» Passage provided:
***
Skip to content

07. Autoscaling and Capacity — Grow fast, waste less

⏱️ Estimated time: 24 min | Level: advanced

ELI5 callback: Think of a busy shipping port. The dock manager must place every container on the right ship. Heavy ML work needs a cargo crane, and port security keeps lanes and permissions clean.

Requests and limits decide how the cluster even thinks

Autoscaling starts with resource requests because scheduling needs declared intent. Limits cap usage bursts, but they do not replace proper requests. Keep the analogy close. The dock manager reads the manifest, the container carries one workload unit, the ship offers capacity, the cargo crane handles ML-heavy lifts, and port security blocks unsafe access. Simple, no? Bad requests create bad packing, noisy neighbors, and fake utilization math. See. Capacity math begins before any autoscaler loop wakes up. Now watch.

resource basics
┌────────────┐    ┌────────────┐    ┌────────────┐
│ request    │ -> │ schedule   │ -> │ run        │
└─────┬──────┘    └─────┬──────┘    └─────┬──────┘
      │                 │                 │
      v                 v                 v
  fit node | reserve room | actual usage
Scheduler and autoscaler trust declared intent first.
CPU requests drive many utilization-based autoscaling decisions. Memory requests affect node packing and eviction risk strongly. Over-requesting wastes fleet space even when workloads stay mostly idle. Under-requesting causes surprise throttling and unstable latency. Limits are safety rails, not a substitute for measurement. GPU jobs need balanced CPU, memory, and storage requests too. So what to do? Collect baseline usage before choosing default request values. Separate peak bursts from steady-state demand in planning. Review requests after big code or model changes. Teach teams why request honesty helps everyone share the cluster.

HPA scales pods, while VPA tunes pod size

HPA adds or removes replicas when a chosen metric crosses target. VPA recommends or updates CPU and memory requests for each pod. They solve different problems, so mixing them blindly creates confusion. Feedback loops need clear ownership or they fight each other. See. First decide whether you need more pods or bigger pods. Now watch.

pod autoscaling
┌────────────┐    ┌────────────┐    ┌────────────┐
│ metric     │ -> │ hpa        │ -> │ vpa        │
└─────┬──────┘    └─────┬──────┘    └─────┬──────┘
      │                 │                 │
      v                 v                 v
  load signal | replica count | request size
Count and size are separate levers.
HPA is great for stateless services with horizontal elasticity. VPA is useful for discovering request drift and right-sizing workloads. Running both requires care, especially for CPU-based signals. Stateful systems may scale size more safely than replica count. Startup-heavy apps need stabilization windows to avoid oscillation. Queue-driven systems often want custom metrics, not CPU. So what to do? Choose one primary scaling lever per workload first. Review VPA recommendations before enabling automatic updates widely. Document why a metric matches user experience or job throughput. Watch for oscillation after every policy change.
***
» To do:
A) According to the autoscaling page, what does VPA recommend or update for each pod?
B) Pick up the autoscaling page after its final sentence and continue writing it.
The material after this point is separate from the autoscaling page.

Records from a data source
***
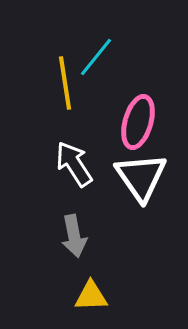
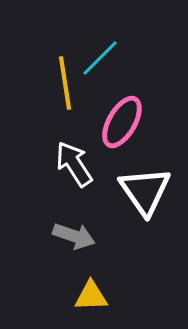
cyan line: moved 4 px right, 1 px down; rotated 6 degrees clockwise
pink ellipse: moved 16 px left; rotated 14 degrees clockwise
white triangle: moved 4 px right, 14 px down
gray arrow: rotated 60 degrees counterclockwise
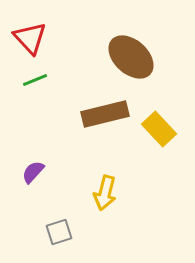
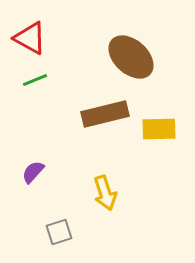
red triangle: rotated 18 degrees counterclockwise
yellow rectangle: rotated 48 degrees counterclockwise
yellow arrow: rotated 32 degrees counterclockwise
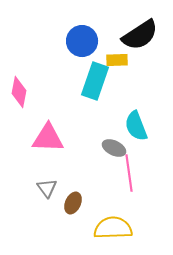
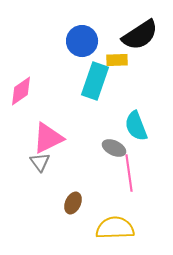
pink diamond: moved 2 px right, 1 px up; rotated 44 degrees clockwise
pink triangle: rotated 28 degrees counterclockwise
gray triangle: moved 7 px left, 26 px up
yellow semicircle: moved 2 px right
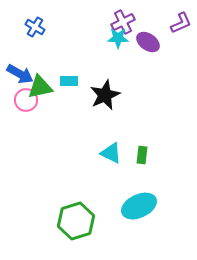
***
» Response list:
A) Its CPU and memory requests.

B)
Cluster Autoscaler and Karpenter add or remove nodes

When pods cannot fit, node-level autoscalers decide whether to add machines. Cluster Autoscaler reasons from node groups and pending pods. Karpenter reasons more directly from pod requirements and available instance types. Both must balance speed, price, and placement constraints. See. Node autoscaling is slower, heavier, and costlier than pod autoscaling. Now watch.

node scaling
┌────────────┐    ┌────────────┐    ┌────────────┐
│ pending pod │ -> │ autoscaler │ -> │ new node   │
└─────┬──────┘    └─────┬──────┘    └─────┬──────┘
      │                 │                 │
      v                 v                 v
  unschedulable | capacity plan | instance boots
Pending pods are the demand signal here.
Node launch time can dominate recovery during sudden traffic spikes. Warm pools or spare headroom reduce that cold-start pain. Taints, affinity, and topology constraints shape which nodes are useful. Bin-packing efficiency directly affects cloud bills at scale. Karpenter can choose richer instance mixes than fixed node groups. Still, simpler node groups are easier for some teams to operate. So what to do? Measure node startup time before promising rapid elasticity. Leave buffer capacity for rollouts and zone failures. Keep instance-family choices aligned with workload patterns. Audit why pods stayed pending before adding more node types.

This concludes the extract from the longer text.